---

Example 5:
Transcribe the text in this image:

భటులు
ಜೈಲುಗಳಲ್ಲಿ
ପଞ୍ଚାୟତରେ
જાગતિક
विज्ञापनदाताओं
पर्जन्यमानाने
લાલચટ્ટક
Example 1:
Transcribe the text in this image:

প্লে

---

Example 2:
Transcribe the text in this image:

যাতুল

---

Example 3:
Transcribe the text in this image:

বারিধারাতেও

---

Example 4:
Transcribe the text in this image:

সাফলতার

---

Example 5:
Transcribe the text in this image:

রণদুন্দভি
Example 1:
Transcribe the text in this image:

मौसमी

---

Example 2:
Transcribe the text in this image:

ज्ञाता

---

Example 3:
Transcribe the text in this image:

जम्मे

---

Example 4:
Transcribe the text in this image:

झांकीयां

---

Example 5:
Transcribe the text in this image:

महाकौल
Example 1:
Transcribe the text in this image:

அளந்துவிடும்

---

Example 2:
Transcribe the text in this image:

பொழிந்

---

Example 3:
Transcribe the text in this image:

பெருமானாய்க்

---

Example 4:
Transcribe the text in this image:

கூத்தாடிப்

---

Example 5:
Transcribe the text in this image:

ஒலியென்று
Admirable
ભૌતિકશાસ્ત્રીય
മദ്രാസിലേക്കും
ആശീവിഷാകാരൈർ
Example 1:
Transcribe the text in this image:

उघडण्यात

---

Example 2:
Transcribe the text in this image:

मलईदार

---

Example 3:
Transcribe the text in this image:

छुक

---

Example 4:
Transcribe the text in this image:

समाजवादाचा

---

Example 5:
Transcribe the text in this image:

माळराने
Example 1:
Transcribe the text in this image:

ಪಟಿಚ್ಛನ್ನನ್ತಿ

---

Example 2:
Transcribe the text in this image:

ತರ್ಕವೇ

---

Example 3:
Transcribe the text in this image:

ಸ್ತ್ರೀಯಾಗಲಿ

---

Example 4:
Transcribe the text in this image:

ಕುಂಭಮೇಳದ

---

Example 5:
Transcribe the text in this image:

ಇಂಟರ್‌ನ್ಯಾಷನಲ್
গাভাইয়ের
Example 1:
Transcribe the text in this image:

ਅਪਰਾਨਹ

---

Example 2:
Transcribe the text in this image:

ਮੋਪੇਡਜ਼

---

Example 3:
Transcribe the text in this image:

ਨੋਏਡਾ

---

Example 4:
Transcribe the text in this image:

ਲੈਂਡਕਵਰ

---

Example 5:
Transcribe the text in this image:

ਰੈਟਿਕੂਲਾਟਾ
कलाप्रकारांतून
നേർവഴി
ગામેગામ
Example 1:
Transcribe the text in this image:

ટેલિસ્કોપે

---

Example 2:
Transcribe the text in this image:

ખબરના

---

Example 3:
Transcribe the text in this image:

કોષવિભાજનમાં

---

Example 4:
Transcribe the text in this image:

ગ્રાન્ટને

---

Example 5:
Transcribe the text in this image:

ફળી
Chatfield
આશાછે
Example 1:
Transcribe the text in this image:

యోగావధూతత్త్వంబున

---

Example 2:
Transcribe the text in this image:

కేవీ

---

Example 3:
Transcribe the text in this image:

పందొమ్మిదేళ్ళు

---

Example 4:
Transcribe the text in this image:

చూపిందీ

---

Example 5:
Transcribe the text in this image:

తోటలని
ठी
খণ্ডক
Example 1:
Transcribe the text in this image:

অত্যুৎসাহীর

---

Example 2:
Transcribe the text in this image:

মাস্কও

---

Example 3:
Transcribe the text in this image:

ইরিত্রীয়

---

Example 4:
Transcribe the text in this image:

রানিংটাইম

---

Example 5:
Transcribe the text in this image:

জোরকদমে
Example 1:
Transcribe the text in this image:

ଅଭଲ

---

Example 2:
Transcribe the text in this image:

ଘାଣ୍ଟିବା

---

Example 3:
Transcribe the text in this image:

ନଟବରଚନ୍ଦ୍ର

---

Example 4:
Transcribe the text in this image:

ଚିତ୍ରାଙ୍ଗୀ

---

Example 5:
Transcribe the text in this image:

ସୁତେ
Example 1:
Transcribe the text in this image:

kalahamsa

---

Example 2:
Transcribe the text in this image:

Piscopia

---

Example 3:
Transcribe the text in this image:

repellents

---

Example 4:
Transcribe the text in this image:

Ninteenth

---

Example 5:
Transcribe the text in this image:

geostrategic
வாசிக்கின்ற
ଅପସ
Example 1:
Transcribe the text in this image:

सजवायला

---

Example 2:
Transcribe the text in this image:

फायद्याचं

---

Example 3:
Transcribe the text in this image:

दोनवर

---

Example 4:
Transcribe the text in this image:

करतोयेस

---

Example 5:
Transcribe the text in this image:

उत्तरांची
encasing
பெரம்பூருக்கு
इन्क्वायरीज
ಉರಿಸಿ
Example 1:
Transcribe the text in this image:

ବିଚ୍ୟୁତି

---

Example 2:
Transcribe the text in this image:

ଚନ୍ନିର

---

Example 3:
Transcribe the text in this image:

- [Task brief]:
Retype all of the material above with every character intact.

- [Expected answer]:
---

Example 5:
Transcribe the text in this image:

భటులు
ಜೈಲುಗಳಲ್ಲಿ
ପଞ୍ଚାୟତରେ
જાગતિક
विज्ञापनदाताओं
पर्जन्यमानाने
લાલચટ્ટક
Example 1:
Transcribe the text in this image:

প্লে

---

Example 2:
Transcribe the text in this image:

যাতুল

---

Example 3:
Transcribe the text in this image:

বারিধারাতেও

---

Example 4:
Transcribe the text in this image:

সাফলতার

---

Example 5:
Transcribe the text in this image:

রণদুন্দভি
Example 1:
Transcribe the text in this image:

मौसमी

---

Example 2:
Transcribe the text in this image:

ज्ञाता

---

Example 3:
Transcribe the text in this image:

जम्मे

---

Example 4:
Transcribe the text in this image:

झांकीयां

---

Example 5:
Transcribe the text in this image:

महाकौल
Example 1:
Transcribe the text in this image:

அளந்துவிடும்

---

Example 2:
Transcribe the text in this image:

பொழிந்

---

Example 3:
Transcribe the text in this image:

பெருமானாய்க்

---

Example 4:
Transcribe the text in this image:

கூத்தாடிப்

---

Example 5:
Transcribe the text in this image:

ஒலியென்று
Admirable
ભૌતિકશાસ્ત્રીય
മദ്രാസിലേക്കും
ആശീവിഷാകാരൈർ
Example 1:
Transcribe the text in this image:

उघडण्यात

---

Example 2:
Transcribe the text in this image:

मलईदार

---

Example 3:
Transcribe the text in this image:

छुक

---

Example 4:
Transcribe the text in this image:

समाजवादाचा

---

Example 5:
Transcribe the text in this image:

माळराने
Example 1:
Transcribe the text in this image:

ಪಟಿಚ್ಛನ್ನನ್ತಿ

---

Example 2:
Transcribe the text in this image:

ತರ್ಕವೇ

---

Example 3:
Transcribe the text in this image:

ಸ್ತ್ರೀಯಾಗಲಿ

---

Example 4:
Transcribe the text in this image:

ಕುಂಭಮೇಳದ

---

Example 5:
Transcribe the text in this image:

ಇಂಟರ್‌ನ್ಯಾಷನಲ್
গাভাইয়ের
Example 1:
Transcribe the text in this image:

ਅਪਰਾਨਹ

---

Example 2:
Transcribe the text in this image:

ਮੋਪੇਡਜ਼

---

Example 3:
Transcribe the text in this image:

ਨੋਏਡਾ

---

Example 4:
Transcribe the text in this image:

ਲੈਂਡਕਵਰ

---

Example 5:
Transcribe the text in this image:

ਰੈਟਿਕੂਲਾਟਾ
कलाप्रकारांतून
നേർവഴി
ગામેગામ
Example 1:
Transcribe the text in this image:

ટેલિસ્કોપે

---

Example 2:
Transcribe the text in this image:

ખબરના

---

Example 3:
Transcribe the text in this image:

કોષવિભાજનમાં

---

Example 4:
Transcribe the text in this image:

ગ્રાન્ટને

---

Example 5:
Transcribe the text in this image:

ફળી
Chatfield
આશાછે
Example 1:
Transcribe the text in this image:

యోగావధూతత్త్వంబున

---

Example 2:
Transcribe the text in this image:

కేవీ

---

Example 3:
Transcribe the text in this image:

పందొమ్మిదేళ్ళు

---

Example 4:
Transcribe the text in this image:

చూపిందీ

---

Example 5:
Transcribe the text in this image:

తోటలని
ठी
খণ্ডক
Example 1:
Transcribe the text in this image:

অত্যুৎসাহীর

---

Example 2:
Transcribe the text in this image:

মাস্কও

---

Example 3:
Transcribe the text in this image:

ইরিত্রীয়

---

Example 4:
Transcribe the text in this image:

রানিংটাইম

---

Example 5:
Transcribe the text in this image:

জোরকদমে
Example 1:
Transcribe the text in this image:

ଅଭଲ

---

Example 2:
Transcribe the text in this image:

ଘାଣ୍ଟିବା

---

Example 3:
Transcribe the text in this image:

ନଟବରଚନ୍ଦ୍ର

---

Example 4:
Transcribe the text in this image:

ଚିତ୍ରାଙ୍ଗୀ

---

Example 5:
Transcribe the text in this image:

ସୁତେ
Example 1:
Transcribe the text in this image:

kalahamsa

---

Example 2:
Transcribe the text in this image:

Piscopia

---

Example 3:
Transcribe the text in this image:

repellents

---

Example 4:
Transcribe the text in this image:

Ninteenth

---

Example 5:
Transcribe the text in this image:

geostrategic
வாசிக்கின்ற
ଅପସ
Example 1:
Transcribe the text in this image:

सजवायला

---

Example 2:
Transcribe the text in this image:

फायद्याचं

---

Example 3:
Transcribe the text in this image:

दोनवर

---

Example 4:
Transcribe the text in this image:

करतोयेस

---

Example 5:
Transcribe the text in this image:

उत्तरांची
encasing
பெரம்பூருக்கு
इन्क्वायरीज
ಉರಿಸಿ
Example 1:
Transcribe the text in this image:

ବିଚ୍ୟୁତି

---

Example 2:
Transcribe the text in this image:

ଚନ୍ନିର

---

Example 3:
Transcribe the text in this image:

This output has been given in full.